研究所ニュース  No.4092015.02.05(木)

平成27年1月6日

新年のご挨拶

研究所長  小林  哲郎

  明けましておめでとうございます。虎の門病院の皆様ならびにご支援いただきました皆様に新年のご挨拶を申し上げます。昨年は虎ノ門ヒルズを始め環状2号線の新橋―虎ノ門間(通称マッカーサー道路)の開通等この虎ノ門地区の開発に注目が集まった一年でした。そして本年は、虎の門病院・研究所新築の着工が予定されており、希望あふれる年となりました。この一年が明るく実りある年になることを念じ、皆様方の一層のご発展をお祈り申し上げます。

  さて、当研究所は1973年、虎の門病院第二代院長の冲中重雄先生の「病める者の立場に常に立ち、最善で最新の医療を提供したい」という熱い思いによってこの地に設立され、本年で42年目を迎えます。設立以来、虎の門病院と緊密な関係を保ちながら、臨床の場で生じた医学的課題について掘り下げて研究し、さらには独自の基礎的な研究も加えて活動してきました。そして、これらの研究成果は虎の門病院における医療レベルの向上に大きく貢献してきました。2011年4月には、内閣府を所管とする公益財団法人として新たな一歩を踏み出し、現在は全国的にも広く研究助成支援もおこなうなど、医学・医療界に広く貢献しつつあります。今後も研究所の更なる発展を目指して、患者さんの治療に役立つ研究ができるように所員一同、尚一層努力していきたいと念じております。

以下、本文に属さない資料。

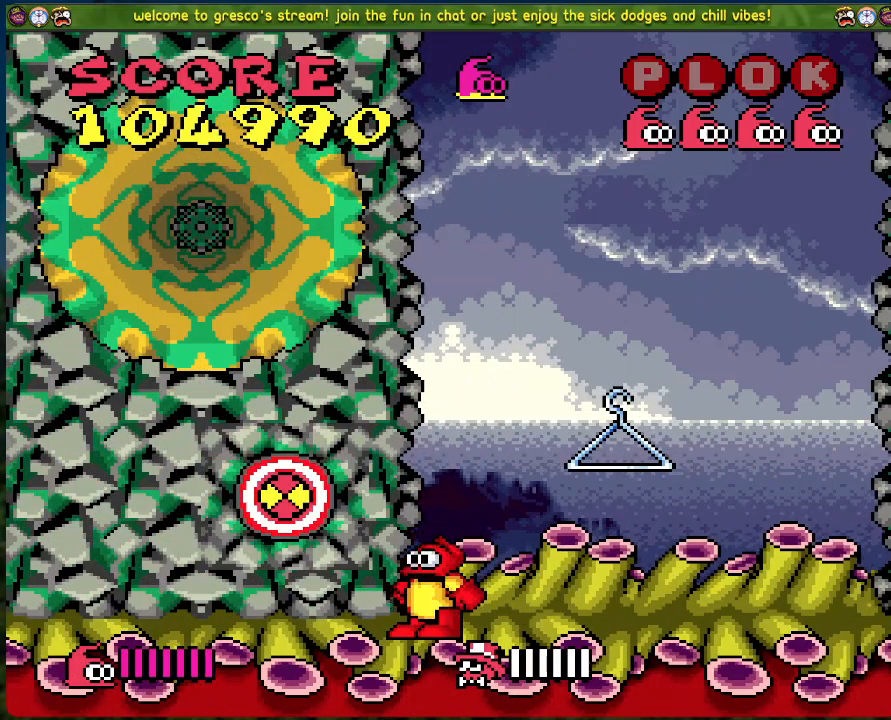
{"buttons": [], "left_stick": "center", "events": []}
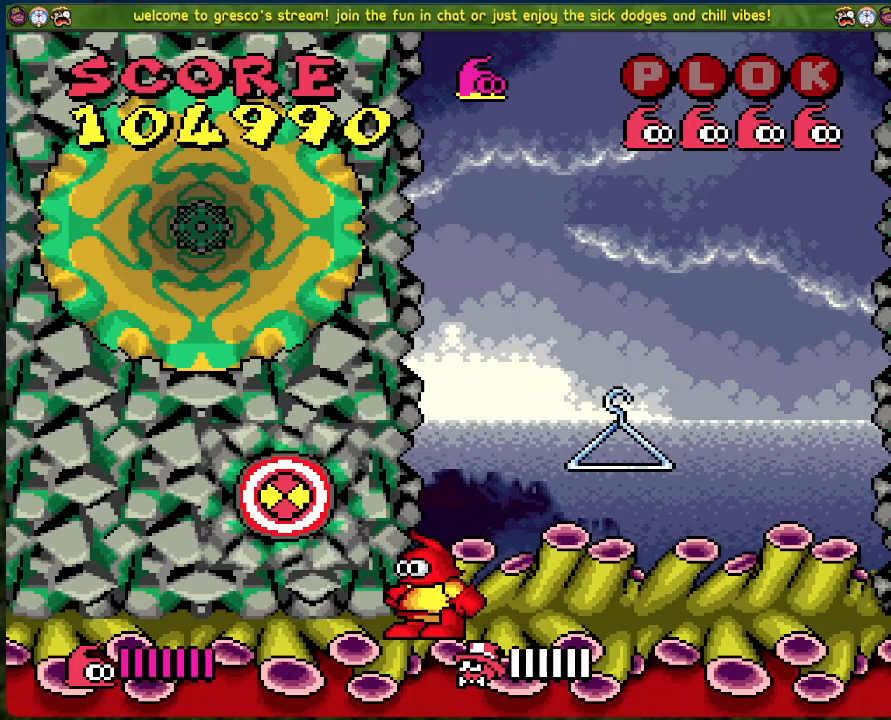
{"buttons": [], "left_stick": "center", "events": [[117, "A", "down"], [184, "X", "down"], [317, "A", "up"], [351, "X", "up"]]}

  最後に、当研究所にこれまで寄せられましたご支援の数々を感謝申し上げるとともに、各方面の皆様方のさらなるご理解とご援助をお願い申し上げて新年のご挨拶とさせて頂きます。

平成27年度 研究助成(下期募集分)の決定

冲中記念成人病研究所 助成事業として公募しておりました研究助成の申請が、今回は33機関40件ありました。うち研究課題等審査した結果、次の10件に助成することが決定しました。

井上 真由美
京都大学医学部附属病院
糖尿病内分泌栄養内科
血管新生抑制因子THBS1の脂肪細胞の代謝活性における役割

氏家 英之
北海道大学病院 
皮膚科
制御性T細胞欠損によって誘導される皮膚自己抗体の解析

大塚 基之
東京大学医学部附属病院
消化器内科
肝癌感受性遺伝子MICAのshedding制御による肝発癌予防法の開発

高野 晴子
国立循環器病研究センター研究所
細胞生物学部
骨新生因子が仲介する骨-脂肪組織連関メカニズムの解明

髙村(赤司)祥子
愛知医科大学
感染・免疫学講座
B 細胞性リンパ腫の新規制御機構の解明

東邦 康智
東京大学医学部附属病院
循環器内科
心臓における自然炎症制御機構の解明とその心リモデリングにおける役割の検討

西村 渉
自治医科大学
医学解剖学
移植後膵β細胞の運命追跡および治療による機能改善

野本 周嗣
愛知学院大学
歯学部外科学講座
HCC再発の腫瘍リスク因子および背景肝リスク因子となるIncRNAの同定とその臨床応用

林 琢磨
信州大学
学術研究院
新規治療法の開発に向けて:子宮間葉系腫瘍幹細胞の単離と遺伝子解析

吉見 昭秀
東京大学大学院
血液・腫瘍内科
慢性骨髄性白血病患者細胞由来iPS細胞を活用した白血病幹細胞特異的治療法の開発

寄付ご芳名

研究所ニュース408号以後、下記の方よりご寄付がありました。

吉田 包明 殿 小関 健哲 殿 大原 良 殿
小林 哲郎 殿 藤原 敏行 殿

貴重なご寄付につきましては、ご芳志に添うよう医学研究のため役立たせていただきます。誠にありがとうございました。

みなさまのご健勝、ご多幸を心からお祈り申し上げます。